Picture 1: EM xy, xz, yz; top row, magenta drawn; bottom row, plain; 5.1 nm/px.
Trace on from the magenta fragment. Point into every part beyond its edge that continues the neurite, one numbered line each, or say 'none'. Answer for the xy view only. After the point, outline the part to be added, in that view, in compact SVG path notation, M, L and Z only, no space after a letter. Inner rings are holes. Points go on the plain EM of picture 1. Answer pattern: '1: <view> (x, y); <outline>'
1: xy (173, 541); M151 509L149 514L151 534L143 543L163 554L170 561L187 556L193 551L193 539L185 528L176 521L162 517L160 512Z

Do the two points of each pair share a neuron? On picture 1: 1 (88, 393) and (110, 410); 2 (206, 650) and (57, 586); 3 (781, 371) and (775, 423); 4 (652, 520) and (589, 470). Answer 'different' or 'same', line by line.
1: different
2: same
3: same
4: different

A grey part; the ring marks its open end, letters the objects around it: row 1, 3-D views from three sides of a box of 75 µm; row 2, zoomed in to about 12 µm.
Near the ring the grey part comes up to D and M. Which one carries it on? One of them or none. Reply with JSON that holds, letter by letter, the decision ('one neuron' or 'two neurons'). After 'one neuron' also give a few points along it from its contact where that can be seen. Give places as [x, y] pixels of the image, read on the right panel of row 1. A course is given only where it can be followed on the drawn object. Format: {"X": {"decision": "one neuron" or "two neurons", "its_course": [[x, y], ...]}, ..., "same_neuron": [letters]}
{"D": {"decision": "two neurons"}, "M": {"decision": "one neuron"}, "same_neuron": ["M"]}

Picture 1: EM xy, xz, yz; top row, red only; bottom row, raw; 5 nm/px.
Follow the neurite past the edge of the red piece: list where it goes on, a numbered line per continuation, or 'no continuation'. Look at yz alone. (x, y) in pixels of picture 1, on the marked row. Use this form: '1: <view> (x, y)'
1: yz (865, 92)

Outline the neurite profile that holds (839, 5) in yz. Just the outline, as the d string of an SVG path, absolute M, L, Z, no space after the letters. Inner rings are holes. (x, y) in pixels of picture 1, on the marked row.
━━━
Exercise goal
In the data above, find the line with "A grey part;" and the line with "Picture 1: EM xy, xz, yz; top row, red". Retype both, plus every line between them, exactly.

Written response
A grey part; the ring marks its open end, letters the objects around it: row 1, 3-D views from three sides of a box of 75 µm; row 2, zoomed in to about 12 µm.
Near the ring the grey part comes up to D and M. Which one carries it on? One of them or none. Reply with JSON that holds, letter by letter, the decision ('one neuron' or 'two neurons'). After 'one neuron' also give a few points along it from its contact where that can be seen. Give places as [x, y] pixels of the image, read on the right panel of row 1. A course is given only where it can be followed on the drawn object. Format: {"X": {"decision": "one neuron" or "two neurons", "its_course": [[x, y], ...]}, ..., "same_neuron": [letters]}
{"D": {"decision": "two neurons"}, "M": {"decision": "one neuron"}, "same_neuron": ["M"]}

Picture 1: EM xy, xz, yz; top row, red only; bottom row, raw; 5 nm/px.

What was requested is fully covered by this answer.